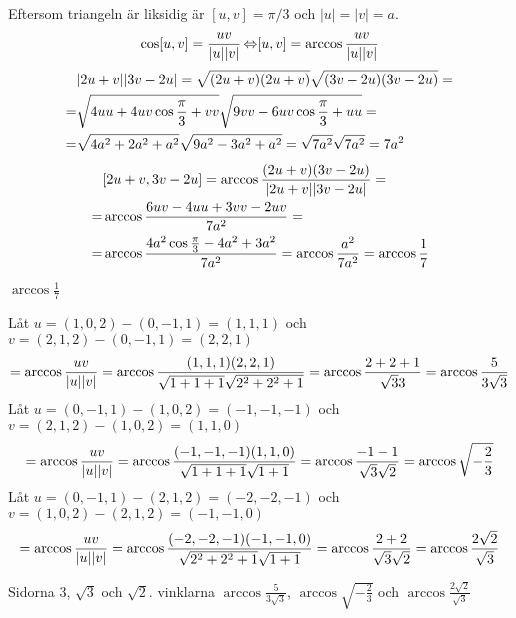 \begin{task}{4.12}
	Eftersom triangeln är liksidig är $[u,v]=\pi/3$ och $|u|=|v|=a$.
	\[\cos[u,v]=\frac{u\*v}{|u||v|} \lra
	[u,v]=\arccos\frac{u\*v}{|u||v|}\]
	\begin{align*}
		&|2u+v||3v-2u|=
		\sqrt{(2u+v)\*(2u+v)}\sqrt{(3v-2u)\*(3v-2u)}= \\ =
		&\sqrt{4u\*u+4u\*v\*\cos\frac{\pi}{3}+v\*v}\sqrt{9v\*v-6u\*v\*\cos\frac{\pi}{3}+u\*u}= \\ =
		&\sqrt{4a^2+2a^2+a^2}\sqrt{9a^2-3a^2+a^2}=
		\sqrt{7a^2}\sqrt{7a^2}=
		7a^2
	\end{align*}
	\begin{align*}
		&[2u+v,3v-2u]=\arccos\frac{(2u+v)\*(3v-2u)}{|2u+v||3v-2u|}= \\ =
		&\arccos\frac{6u\*v-4u\*u+3v\*v-2u\*v}{7a^2}= \\ =
		&\arccos\frac{4a^2\cos\frac{\pi}{3}-4a^2+3a^2}{7a^2}=
		\arccos\frac{a^2}{7a^2}=
		\arccos\frac{1}{7}
	\end{align*}

	\ans $\arccos\frac{1}{7}$
\end{task}

\begin{task}{4.13}
	Låt $u=(1,0,2)-(0,-1,1)=(1,1,1)$ och $v=(2,1,2)-(0,-1,1)=(2,2,1)$
	\begin{align*}
		[u,v]=
		\arccos\frac{u\*v}{|u||v|}=
		\arccos\frac{(1,1,1)\*(2,2,1)}{\sqrt{1+1+1}\sqrt{2^2+2^2+1}}=
		\arccos\frac{2+2+1}{\sqrt{3}3}=
		\arccos\frac{5}{3\sqrt{3}}
	\end{align*}
	Låt $u=(0,-1,1)-(1,0,2)=(-1,-1,-1)$ och $v=(2,1,2)-(1,0,2)=(1,1,0)$
	\begin{align*}
		[u,v]=
		\arccos\frac{u\*v}{|u||v|}=
		\arccos\frac{(-1,-1,-1)\*(1,1,0)}{\sqrt{1+1+1}\sqrt{1+1}}=
		\arccos\frac{-1-1}{\sqrt{3}\sqrt{2}}=
		\arccos\sqrt{-\frac{2}{3}}
	\end{align*}
	Låt $u=(0,-1,1)-(2,1,2)=(-2,-2,-1)$ och $v=(1,0,2)-(2,1,2)=(-1,-1,0)$
	\begin{align*}
		[u,v]=
		\arccos\frac{u\*v}{|u||v|}=
		\arccos\frac{(-2,-2,-1)\*(-1,-1,0)}{\sqrt{2^2+2^2+1}\sqrt{1+1}}=
		\arccos\frac{2+2}{\sqrt{3}\sqrt{2}}=
		\arccos\frac{2\sqrt{2}}{\sqrt{3}}
	\end{align*}

	\ans Sidorna $3$, $\sqrt{3}$ och $\sqrt{2}$. vinklarna $\arccos\frac{5}{3\sqrt{3}}$, $\arccos\sqrt{-\frac{2}{3}}$ och $\arccos\frac{2\sqrt{2}}{\sqrt{3}}$
\end{task}

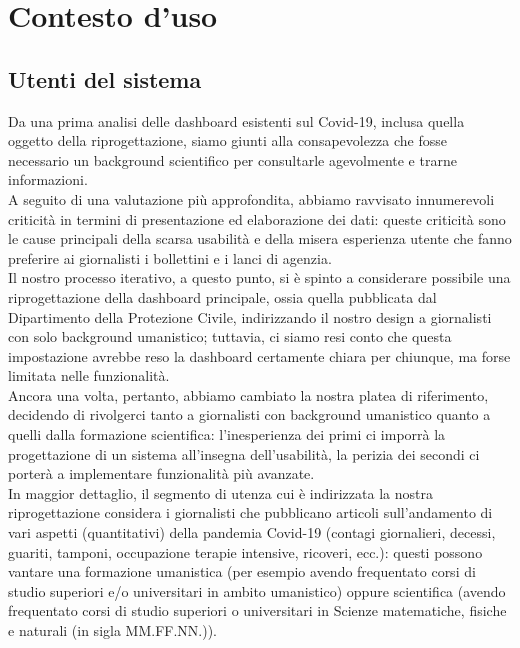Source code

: \section{Contesto d'uso}
\subsection{Utenti del sistema}
Da una prima analisi delle dashboard esistenti sul Covid-19, inclusa quella oggetto della riprogettazione, siamo giunti alla consapevolezza che fosse necessario un background scientifico per consultarle agevolmente e trarne informazioni.\\
A seguito di una valutazione più approfondita, abbiamo ravvisato innumerevoli criticità in termini di presentazione ed elaborazione dei dati: queste criticità sono le cause principali della scarsa usabilità e della misera esperienza utente che  fanno preferire ai giornalisti i bollettini e i lanci di agenzia.\\
Il nostro processo iterativo, a questo punto, si è spinto a considerare possibile una riprogettazione della dashboard principale, ossia quella pubblicata dal Dipartimento della Protezione Civile, indirizzando il nostro design a giornalisti con solo background umanistico; tuttavia, ci siamo resi conto che questa impostazione avrebbe reso la dashboard certamente chiara per chiunque, ma forse limitata nelle funzionalità.\\ 
Ancora una volta, pertanto, abbiamo cambiato la nostra platea di riferimento, decidendo di rivolgerci tanto a giornalisti con background umanistico quanto a quelli dalla formazione scientifica: l'inesperienza dei primi ci imporrà la progettazione di un sistema all'insegna dell'usabilità, la perizia dei secondi ci porterà a implementare funzionalità più avanzate.\\
In maggior dettaglio, il segmento di utenza cui è indirizzata la nostra riprogettazione considera i giornalisti che pubblicano articoli sull'andamento di vari aspetti (quantitativi) della pandemia Covid-19 (contagi giornalieri, decessi, guariti, tamponi, occupazione terapie intensive, ricoveri, ecc.): questi possono vantare una formazione umanistica (per esempio avendo frequentato corsi di studio superiori e/o universitari in ambito umanistico) oppure scientifica (avendo frequentato corsi di studio superiori o universitari in Scienze matematiche, fisiche e naturali (in sigla MM.FF.NN.)).

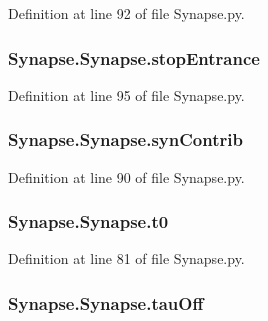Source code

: Definition at line 92 of file Synapse.\-py.

\hypertarget{class_synapse_1_1_synapse_aac4c50cca15e42396f1bfff761693696}{
\subsubsection[{stop\-Entrance}]{\setlength{\rightskip}{0pt plus 5cm}Synapse.\-Synapse.\-stop\-Entrance}}\label{class_synapse_1_1_synapse_aac4c50cca15e42396f1bfff761693696}


Definition at line 95 of file Synapse.\-py.

\hypertarget{class_synapse_1_1_synapse_ac9fc1da99a88f8dd286d3ff3ce484b85}{
\subsubsection[{syn\-Contrib}]{\setlength{\rightskip}{0pt plus 5cm}Synapse.\-Synapse.\-syn\-Contrib}}\label{class_synapse_1_1_synapse_ac9fc1da99a88f8dd286d3ff3ce484b85}


Definition at line 90 of file Synapse.\-py.

\hypertarget{class_synapse_1_1_synapse_ad0adf1cb832bd7ce7918f2779171d7d7}{
\subsubsection[{t0}]{\setlength{\rightskip}{0pt plus 5cm}Synapse.\-Synapse.\-t0}}\label{class_synapse_1_1_synapse_ad0adf1cb832bd7ce7918f2779171d7d7}


Definition at line 81 of file Synapse.\-py.

\hypertarget{class_synapse_1_1_synapse_afd5638a223c3fdcc672002dbced7bed0}{
\subsubsection[{tau\-Off}]{\setlength{\rightskip}{0pt plus 5cm}Synapse.\-Synapse.\-tau\-Off}}\label{class_synapse_1_1_synapse_afd5638a223c3fdcc672002dbced7bed0}


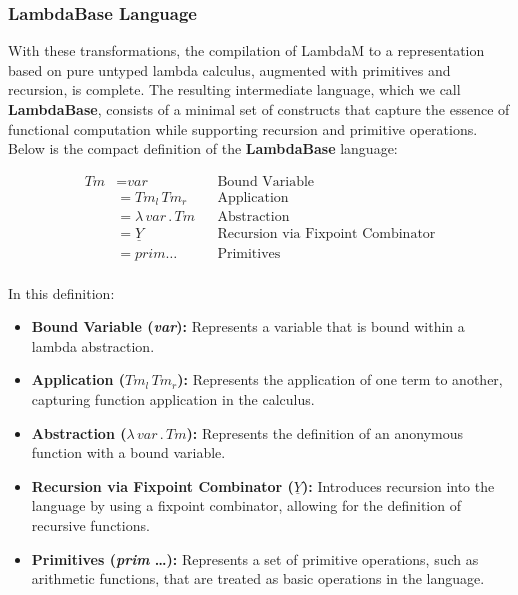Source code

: \documentclass{IEEEtran}
\begin{document}

\subsubsection{LambdaBase Language}

\par With these transformations, the compilation of LambdaM to a representation based on pure untyped lambda calculus, augmented with primitives and recursion, is complete. The resulting intermediate language, which we call \textbf{LambdaBase}, consists of a minimal set of constructs that capture the essence of functional computation while supporting recursion and primitive operations. Below is the compact definition of the \textbf{LambdaBase} language:

\begin{align*}
Tm &=  \textit{var} && \text{Bound Variable} \\
   &=  Tm_l \, Tm_r && \text{Application} \\
   &=  \lambda \, \textit{var} \, . \, Tm && \text{Abstraction} \\
   &=  \underline{Y} && \text{Recursion via Fixpoint Combinator} \\
   &=  \textit{prim} \dots && \text{Primitives} \\
\end{align*}

\begingroup
\vspace*{-\baselineskip}
\vspace*{\baselineskip}
\endgroup

\par In this definition:
\begin{itemize}
    \item \textbf{Bound Variable (\textit{var}):} Represents a variable that is bound within a lambda abstraction.
    \item \textbf{Application ($Tm_l \, Tm_r$):} Represents the application of one term to another, capturing function application in the calculus.
    \item \textbf{Abstraction ($\lambda \, \textit{var} \, . \, Tm$):} Represents the definition of an anonymous function with a bound variable.
    \item \textbf{Recursion via Fixpoint Combinator ($\underline{Y}$):} Introduces recursion into the language by using a fixpoint combinator, allowing for the definition of recursive functions.
    \item \textbf{Primitives (\textit{prim} \dots):} Represents a set of primitive operations, such as arithmetic functions, that are treated as basic operations in the language.
\end{itemize}
\end{document}
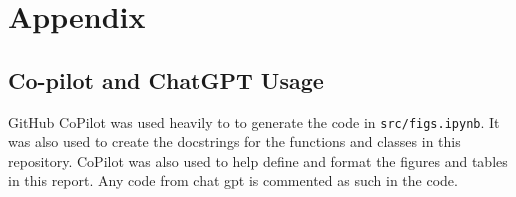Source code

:\documentclass[11pt]{article}
\begin{document}
\section{Appendix}
\subsection{Co-pilot and ChatGPT Usage}
GitHub CoPilot was used heavily to to generate the code in \texttt{src/figs.ipynb}. It was also used to create the docstrings for the functions and classes in this repository. CoPilot was also used to help define and format the figures and tables in this report. Any code from chat gpt is commented as such in the code.

\end{document}
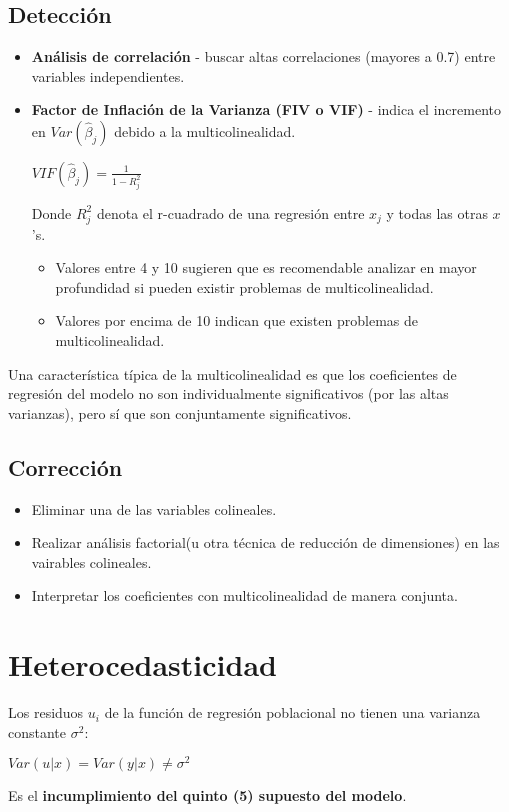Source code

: \documentclass[10pt, a4paper, landscape]{extarticle}
\begin{document}
\begin{multicols}{3}
	\subsection*{Detección}
		\begin{itemize}[leftmargin=*]
			\item \textbf{Análisis de correlación} - buscar altas correlaciones (mayores a 0.7) entre variables independientes.
			\item \textbf{Factor de Inflación de la Varianza (FIV o VIF)} - indica el incremento en $Var(\hat{\beta}_j)$ debido a la multicolinealidad.
			\begin{center}
				$VIF(\hat{\beta}_j) = \frac{1}{1-R_j^2}$
			\end{center}
			Donde $R^2_j$ denota el r-cuadrado de una regresión entre $x_j$ y todas las otras $x$'s. 
			\begin{itemize}[leftmargin=*]
				\item Valores entre 4 y 10 sugieren que es recomendable analizar en mayor profundidad si pueden existir problemas de multicolinealidad.
				\item Valores por encima de 10 indican que existen problemas de multicolinealidad.
			\end{itemize}
		\end{itemize}
		Una característica típica de la multicolinealidad es que los coeficientes de regresión del modelo no son individualmente significativos (por las altas varianzas), pero sí que son conjuntamente significativos.
	\subsection*{Corrección}
		\begin{itemize}[leftmargin=*]
			\item Eliminar una de las variables colineales.
			\item Realizar análisis factorial(u otra técnica de reducción de dimensiones) en las vairables colineales.
			\item Interpretar los coeficientes con multicolinealidad de manera conjunta.
		\end{itemize}

\columnbreak

\section*{Heterocedasticidad}
	Los residuos $u_i$ de la función de regresión poblacional no tienen una varianza constante $\sigma^2$:
	\begin{center}
		$Var(u|x) = Var(y|x) \neq \sigma^2$
	\end{center}
	Es el \textbf{incumplimiento del quinto (5) supuesto del modelo}.

\end{multicols}
\end{document}
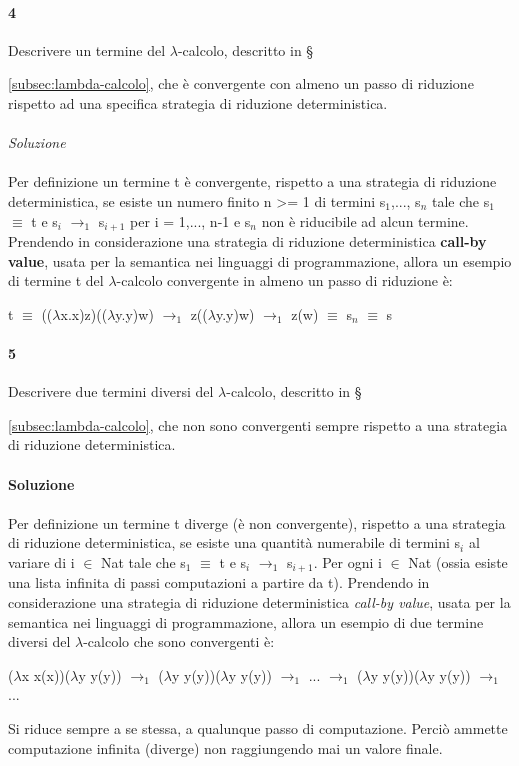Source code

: \documentclass[10pt,a4paper, italian]{book}
\begin{document}
\paragraph{4}
Descrivere un termine del $\lambda$-calcolo, descritto in \S{\ref{subsec:lambda-calcolo},  che \`e convergente con almeno un passo di riduzione rispetto ad una specifica strategia di riduzione deterministica.\\\\
\textit{Soluzione}\\\\
Per definizione un termine t \`e convergente, rispetto a una strategia di
riduzione deterministica, se esiste un numero finito n >= 1 di termini s$_1$,..., s$_n$ tale che s$_1$ $\equiv$ t e s$_i$ $\rightarrow_1$ s$_{i + 1}$ per i = 1,..., n-1 e s$_n$ non \`e riducibile ad alcun termine.\\
Prendendo in considerazione una strategia di riduzione deterministica \textbf{call-by value}, usata per la semantica nei linguaggi di programmazione, allora un esempio di termine t del $\lambda$-calcolo convergente in almeno un passo di riduzione \`e:
\begin{center}t $\equiv$ (($\lambda$x.x)z)(($\lambda$y.y)w) $\rightarrow_1$ z(($\lambda$y.y)w) $\rightarrow_1$ z(w) $\equiv$ s$_n$ $\equiv$ s\end{center}
\paragraph{5} 
Descrivere due termini diversi del $\lambda$-calcolo, descritto in \S{\ref{subsec:lambda-calcolo}, che non sono convergenti sempre rispetto a una strategia di riduzione deterministica.\\\\
\textbf{Soluzione}\\\\
Per definizione un termine t diverge (\`e non convergente), rispetto a una strategia
di riduzione deterministica, se esiste una quantit\`a numerabile di termini s$_i$ al variare di i $\in$ Nat tale che s$_1$ $\equiv$ t e s$_i$ $\rightarrow_1$ s$_{i+1}$. Per ogni i $\in$ Nat (ossia esiste una lista infinita di passi computazioni a partire da t).
Prendendo in considerazione una strategia di riduzione deterministica \textit{call-by value}, usata per la semantica nei linguaggi di programmazione, allora un esempio di due termine diversi del $\lambda$-calcolo che sono convergenti \`e:
\begin{center}($\lambda$x x(x))($\lambda$y y(y)) $\rightarrow_1$ ($\lambda$y y(y))($\lambda$y y(y))  $\rightarrow_1$ ... $\rightarrow_1$ ($\lambda$y y(y))($\lambda$y y(y)) $\rightarrow_1$ ... \end{center}
Si riduce sempre a se stessa, a qualunque passo di computazione. Perci\`o ammette computazione infinita (diverge) non raggiungendo mai un valore finale.
}}
\end{document}
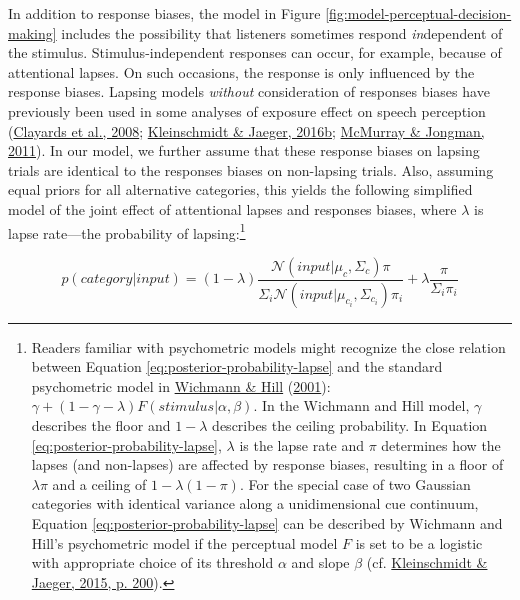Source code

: \documentclass[
  11pt,
  english,
  man,floatsintext]{apa6}
\begin{document}
In addition to response biases, the model in Figure \ref{fig:model-perceptual-decision-making} includes the possibility that listeners sometimes respond \emph{in}dependent of the stimulus. Stimulus-independent responses can occur, for example, because of attentional lapses. On such occasions, the response is only influenced by the response biases. Lapsing models \emph{without} consideration of responses biases have previously been used in some analyses of exposure effect on speech perception (\protect\hyperlink{ref-clayards2008}{Clayards et al., 2008}; \protect\hyperlink{ref-kleinschmidt-jaeger2016cogsci}{Kleinschmidt \& Jaeger, 2016b}; \protect\hyperlink{ref-mcmurray-jongman2011}{McMurray \& Jongman, 2011}). In our model, we further assume that these response biases on lapsing trials are identical to the responses biases on non-lapsing trials. Also, assuming equal priors for all alternative categories, this yields the following simplified model of the joint effect of attentional lapses and responses biases, where \(\lambda\) is lapse rate---the probability of lapsing:\footnote{Readers familiar with psychometric models might recognize the close relation between Equation \eqref{eq:posterior-probability-lapse} and the standard psychometric model in \protect\hyperlink{ref-wichmann-hill2001}{Wichmann \& Hill} (\protect\hyperlink{ref-wichmann-hill2001}{2001}): \(\gamma + (1-\gamma-\lambda) F(stimulus | \alpha, \beta)\). In the Wichmann and Hill model, \(\gamma\) describes the floor and \(1-\lambda\) describes the ceiling probability. In Equation \eqref{eq:posterior-probability-lapse}, \(\lambda\) is the lapse rate and \(\pi\) determines how the lapses (and non-lapses) are affected by response biases, resulting in a floor of \(\lambda \pi\) and a ceiling of \(1 - \lambda(1 - \pi)\). For the special case of two Gaussian categories with identical variance along a unidimensional cue continuum, Equation \eqref{eq:posterior-probability-lapse} can be described by Wichmann and Hill's psychometric model if the perceptual model \(F\) is set to be a logistic with appropriate choice of its threshold \(\alpha\) and slope \(\beta\) (cf. \protect\hyperlink{ref-kleinschmidt-jaeger2015}{Kleinschmidt \& Jaeger, 2015, p. 200}).}

\begin{equation}\label{eq:posterior-probability-lapse}
p(category | input) = (1 - \lambda) \frac{\mathcal{N}\!\left( input | \mu_c, \Sigma_c \right) \pi}{\Sigma_i \mathcal{N}\!\left( input | \mu_{c_i}, \Sigma_{c_i} \right) \pi_i} + \lambda \frac{\pi}{\Sigma_i \pi_i}
\end{equation}
\end{document}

▸ WORK ITEM
Each line of the data that has the string "entre" should be returned.

▸ EXERCISE RESULT
			\item \textbf{Análisis de correlación} - buscar altas correlaciones (mayores a 0.7) entre variables independientes.
			Donde $R^2_j$ denota el r-cuadrado de una regresión entre $x_j$ y todas las otras $x$'s. 
				\item Valores entre 4 y 10 sugieren que es recomendable analizar en mayor profundidad si pueden existir problemas de multicolinealidad.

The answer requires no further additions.